__Records supplied__:

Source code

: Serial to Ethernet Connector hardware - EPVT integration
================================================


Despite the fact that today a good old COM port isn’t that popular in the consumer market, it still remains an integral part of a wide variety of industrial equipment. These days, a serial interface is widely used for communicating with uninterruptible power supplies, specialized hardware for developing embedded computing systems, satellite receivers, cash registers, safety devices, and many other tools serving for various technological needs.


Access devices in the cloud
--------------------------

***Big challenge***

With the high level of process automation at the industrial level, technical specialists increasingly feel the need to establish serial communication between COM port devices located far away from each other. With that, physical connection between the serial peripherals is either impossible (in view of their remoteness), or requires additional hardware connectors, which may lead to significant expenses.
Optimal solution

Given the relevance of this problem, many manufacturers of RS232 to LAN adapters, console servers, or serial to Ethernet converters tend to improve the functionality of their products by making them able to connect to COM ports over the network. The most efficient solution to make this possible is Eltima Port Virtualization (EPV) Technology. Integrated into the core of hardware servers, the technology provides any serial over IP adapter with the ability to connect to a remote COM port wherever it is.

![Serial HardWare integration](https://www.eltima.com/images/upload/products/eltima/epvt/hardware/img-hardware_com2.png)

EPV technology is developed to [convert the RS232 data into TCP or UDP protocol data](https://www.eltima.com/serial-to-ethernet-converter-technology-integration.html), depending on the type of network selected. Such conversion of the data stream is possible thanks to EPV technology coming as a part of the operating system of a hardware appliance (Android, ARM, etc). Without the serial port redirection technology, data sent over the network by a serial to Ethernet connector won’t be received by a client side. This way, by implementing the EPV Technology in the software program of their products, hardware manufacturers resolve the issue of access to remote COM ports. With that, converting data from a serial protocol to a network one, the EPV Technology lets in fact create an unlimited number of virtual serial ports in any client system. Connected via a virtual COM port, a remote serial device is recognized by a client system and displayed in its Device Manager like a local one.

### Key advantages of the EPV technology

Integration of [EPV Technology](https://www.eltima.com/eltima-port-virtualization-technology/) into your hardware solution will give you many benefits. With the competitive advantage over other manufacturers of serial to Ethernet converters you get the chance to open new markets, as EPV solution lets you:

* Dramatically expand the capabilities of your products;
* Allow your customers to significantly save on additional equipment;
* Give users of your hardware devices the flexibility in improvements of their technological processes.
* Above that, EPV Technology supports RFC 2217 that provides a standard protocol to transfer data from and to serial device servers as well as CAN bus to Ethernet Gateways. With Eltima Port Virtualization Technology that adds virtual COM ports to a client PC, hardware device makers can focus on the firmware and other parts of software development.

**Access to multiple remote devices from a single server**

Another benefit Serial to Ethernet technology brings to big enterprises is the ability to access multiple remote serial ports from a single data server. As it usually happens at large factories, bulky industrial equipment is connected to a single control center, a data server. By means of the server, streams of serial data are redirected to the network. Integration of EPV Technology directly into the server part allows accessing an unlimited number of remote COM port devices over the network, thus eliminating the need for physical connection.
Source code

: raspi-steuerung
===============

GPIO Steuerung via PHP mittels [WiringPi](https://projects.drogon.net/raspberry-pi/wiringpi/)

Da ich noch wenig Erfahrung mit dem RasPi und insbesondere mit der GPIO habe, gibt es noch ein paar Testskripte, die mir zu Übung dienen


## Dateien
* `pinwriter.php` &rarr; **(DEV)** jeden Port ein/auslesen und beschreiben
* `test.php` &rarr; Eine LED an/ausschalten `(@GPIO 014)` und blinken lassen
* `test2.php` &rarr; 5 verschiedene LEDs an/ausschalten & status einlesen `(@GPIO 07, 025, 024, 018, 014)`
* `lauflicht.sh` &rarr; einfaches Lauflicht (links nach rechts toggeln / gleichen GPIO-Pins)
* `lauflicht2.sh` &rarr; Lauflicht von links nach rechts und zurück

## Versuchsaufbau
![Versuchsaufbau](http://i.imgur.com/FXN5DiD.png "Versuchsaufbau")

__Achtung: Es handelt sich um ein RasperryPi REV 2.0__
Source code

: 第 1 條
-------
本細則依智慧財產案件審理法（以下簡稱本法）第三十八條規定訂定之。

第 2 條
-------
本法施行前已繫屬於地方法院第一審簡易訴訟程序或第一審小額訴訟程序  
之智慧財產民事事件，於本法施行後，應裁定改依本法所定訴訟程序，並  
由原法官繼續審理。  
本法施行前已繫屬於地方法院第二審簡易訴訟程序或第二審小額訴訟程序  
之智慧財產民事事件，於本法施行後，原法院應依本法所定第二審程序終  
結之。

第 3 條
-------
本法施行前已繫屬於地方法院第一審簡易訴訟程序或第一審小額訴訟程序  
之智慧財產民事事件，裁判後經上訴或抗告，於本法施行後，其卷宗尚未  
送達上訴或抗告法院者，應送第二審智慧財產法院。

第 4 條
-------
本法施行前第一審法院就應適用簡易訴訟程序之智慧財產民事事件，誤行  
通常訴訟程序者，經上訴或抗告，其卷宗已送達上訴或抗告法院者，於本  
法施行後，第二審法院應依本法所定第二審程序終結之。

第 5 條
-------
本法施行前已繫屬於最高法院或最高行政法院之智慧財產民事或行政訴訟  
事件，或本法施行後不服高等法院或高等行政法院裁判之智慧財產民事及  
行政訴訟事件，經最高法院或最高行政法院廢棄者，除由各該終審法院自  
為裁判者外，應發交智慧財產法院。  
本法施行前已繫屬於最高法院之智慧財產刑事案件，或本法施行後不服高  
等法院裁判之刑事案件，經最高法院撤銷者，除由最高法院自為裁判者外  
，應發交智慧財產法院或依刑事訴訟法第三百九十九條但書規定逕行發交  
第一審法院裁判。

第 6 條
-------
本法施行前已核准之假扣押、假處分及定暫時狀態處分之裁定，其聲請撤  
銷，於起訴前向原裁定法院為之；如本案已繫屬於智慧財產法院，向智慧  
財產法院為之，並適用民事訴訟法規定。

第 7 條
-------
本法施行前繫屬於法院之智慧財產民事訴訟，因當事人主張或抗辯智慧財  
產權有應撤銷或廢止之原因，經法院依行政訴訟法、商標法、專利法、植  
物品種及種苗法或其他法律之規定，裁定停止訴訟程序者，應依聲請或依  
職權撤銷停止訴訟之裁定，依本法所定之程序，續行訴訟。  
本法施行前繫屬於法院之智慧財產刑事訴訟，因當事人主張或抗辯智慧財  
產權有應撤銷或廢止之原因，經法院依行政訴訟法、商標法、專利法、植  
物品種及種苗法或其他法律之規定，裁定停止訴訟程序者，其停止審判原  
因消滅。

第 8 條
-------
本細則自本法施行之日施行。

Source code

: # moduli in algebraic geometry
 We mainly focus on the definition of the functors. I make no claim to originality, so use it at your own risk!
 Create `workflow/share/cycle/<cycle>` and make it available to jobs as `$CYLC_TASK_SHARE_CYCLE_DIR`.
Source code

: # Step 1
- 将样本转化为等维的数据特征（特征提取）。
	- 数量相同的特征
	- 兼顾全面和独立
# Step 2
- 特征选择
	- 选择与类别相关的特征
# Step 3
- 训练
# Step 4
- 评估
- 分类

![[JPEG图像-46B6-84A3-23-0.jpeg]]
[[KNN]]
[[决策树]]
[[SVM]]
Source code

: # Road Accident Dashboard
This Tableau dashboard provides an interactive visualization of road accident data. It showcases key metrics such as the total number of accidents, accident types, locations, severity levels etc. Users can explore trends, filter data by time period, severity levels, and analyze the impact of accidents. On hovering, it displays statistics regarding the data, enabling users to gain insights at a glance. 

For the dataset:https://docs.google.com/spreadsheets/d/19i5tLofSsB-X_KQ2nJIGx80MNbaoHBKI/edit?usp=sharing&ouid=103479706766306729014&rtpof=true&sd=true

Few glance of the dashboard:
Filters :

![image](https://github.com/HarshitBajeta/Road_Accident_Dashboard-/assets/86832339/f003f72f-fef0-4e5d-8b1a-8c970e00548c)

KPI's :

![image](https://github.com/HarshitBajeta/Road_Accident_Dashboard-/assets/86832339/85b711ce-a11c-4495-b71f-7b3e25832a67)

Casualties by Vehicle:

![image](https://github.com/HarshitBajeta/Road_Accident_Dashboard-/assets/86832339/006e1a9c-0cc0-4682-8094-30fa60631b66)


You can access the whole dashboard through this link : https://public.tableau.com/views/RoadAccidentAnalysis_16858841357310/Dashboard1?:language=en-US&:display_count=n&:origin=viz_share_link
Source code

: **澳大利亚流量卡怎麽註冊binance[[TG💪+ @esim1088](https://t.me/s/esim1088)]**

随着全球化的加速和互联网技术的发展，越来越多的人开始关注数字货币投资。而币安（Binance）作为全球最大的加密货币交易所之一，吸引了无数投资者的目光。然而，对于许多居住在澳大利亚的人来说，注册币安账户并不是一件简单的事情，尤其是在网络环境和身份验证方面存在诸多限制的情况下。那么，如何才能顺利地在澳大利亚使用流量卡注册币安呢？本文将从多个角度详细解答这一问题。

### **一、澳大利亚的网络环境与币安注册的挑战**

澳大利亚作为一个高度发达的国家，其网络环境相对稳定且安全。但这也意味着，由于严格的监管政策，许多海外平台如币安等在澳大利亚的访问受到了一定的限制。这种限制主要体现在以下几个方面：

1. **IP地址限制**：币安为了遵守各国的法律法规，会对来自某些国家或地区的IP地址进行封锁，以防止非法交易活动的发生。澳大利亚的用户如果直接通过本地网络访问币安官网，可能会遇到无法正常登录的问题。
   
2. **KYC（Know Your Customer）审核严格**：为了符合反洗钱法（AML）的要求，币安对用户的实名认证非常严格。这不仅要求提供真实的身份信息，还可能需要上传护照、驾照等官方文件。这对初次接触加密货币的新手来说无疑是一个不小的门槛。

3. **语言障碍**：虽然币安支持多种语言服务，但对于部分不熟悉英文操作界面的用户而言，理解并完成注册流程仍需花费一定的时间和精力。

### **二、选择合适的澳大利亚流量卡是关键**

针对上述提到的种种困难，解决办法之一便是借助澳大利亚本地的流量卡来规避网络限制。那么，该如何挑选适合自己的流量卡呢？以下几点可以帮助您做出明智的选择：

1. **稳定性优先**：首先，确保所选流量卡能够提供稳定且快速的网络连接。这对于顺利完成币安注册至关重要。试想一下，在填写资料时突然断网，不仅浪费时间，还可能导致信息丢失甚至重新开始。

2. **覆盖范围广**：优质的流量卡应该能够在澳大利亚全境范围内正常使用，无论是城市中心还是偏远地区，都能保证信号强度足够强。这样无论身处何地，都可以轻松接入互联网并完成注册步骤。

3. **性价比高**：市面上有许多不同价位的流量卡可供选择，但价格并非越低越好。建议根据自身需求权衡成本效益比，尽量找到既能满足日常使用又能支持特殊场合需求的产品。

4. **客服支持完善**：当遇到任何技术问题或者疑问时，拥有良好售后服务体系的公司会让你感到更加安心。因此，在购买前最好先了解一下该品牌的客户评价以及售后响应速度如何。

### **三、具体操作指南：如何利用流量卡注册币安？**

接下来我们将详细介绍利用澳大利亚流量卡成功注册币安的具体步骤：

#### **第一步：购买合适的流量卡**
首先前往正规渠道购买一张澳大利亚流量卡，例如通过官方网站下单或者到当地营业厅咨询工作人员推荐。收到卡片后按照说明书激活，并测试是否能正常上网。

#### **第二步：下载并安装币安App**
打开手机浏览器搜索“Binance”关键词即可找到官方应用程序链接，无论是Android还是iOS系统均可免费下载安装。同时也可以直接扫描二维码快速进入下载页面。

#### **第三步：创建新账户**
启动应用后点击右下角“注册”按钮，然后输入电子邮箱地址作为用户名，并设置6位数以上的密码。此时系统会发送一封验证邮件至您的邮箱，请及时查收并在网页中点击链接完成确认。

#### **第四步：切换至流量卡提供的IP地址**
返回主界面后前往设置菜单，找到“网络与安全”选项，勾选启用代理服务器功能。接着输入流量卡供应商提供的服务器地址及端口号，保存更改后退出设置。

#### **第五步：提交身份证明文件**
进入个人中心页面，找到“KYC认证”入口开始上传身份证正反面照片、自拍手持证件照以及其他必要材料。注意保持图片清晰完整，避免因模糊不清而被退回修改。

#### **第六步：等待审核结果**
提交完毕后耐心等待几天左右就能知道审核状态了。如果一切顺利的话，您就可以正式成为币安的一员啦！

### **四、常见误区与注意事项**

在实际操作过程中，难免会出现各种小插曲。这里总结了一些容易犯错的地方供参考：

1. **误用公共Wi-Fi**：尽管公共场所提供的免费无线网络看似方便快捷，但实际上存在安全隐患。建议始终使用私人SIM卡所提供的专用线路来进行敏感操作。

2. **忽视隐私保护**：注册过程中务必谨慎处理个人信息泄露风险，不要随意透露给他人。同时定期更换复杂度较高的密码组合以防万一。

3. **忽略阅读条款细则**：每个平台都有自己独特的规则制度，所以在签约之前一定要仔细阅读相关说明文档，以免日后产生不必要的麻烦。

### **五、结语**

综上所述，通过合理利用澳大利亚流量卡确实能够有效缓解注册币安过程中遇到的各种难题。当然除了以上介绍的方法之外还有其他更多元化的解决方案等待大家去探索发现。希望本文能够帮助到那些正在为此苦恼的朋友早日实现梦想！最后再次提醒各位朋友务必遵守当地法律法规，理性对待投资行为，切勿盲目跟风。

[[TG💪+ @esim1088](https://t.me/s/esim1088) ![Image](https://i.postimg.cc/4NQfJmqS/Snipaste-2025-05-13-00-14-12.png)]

__Exercise details__:
Check each line of the listing for "裁定停止訴訟程序者". Show those that have it.

__Output for this exercise__:
物品種及種苗法或其他法律之規定，裁定停止訴訟程序者，應依聲請或依  
物品種及種苗法或其他法律之規定，裁定停止訴訟程序者，其停止審判原  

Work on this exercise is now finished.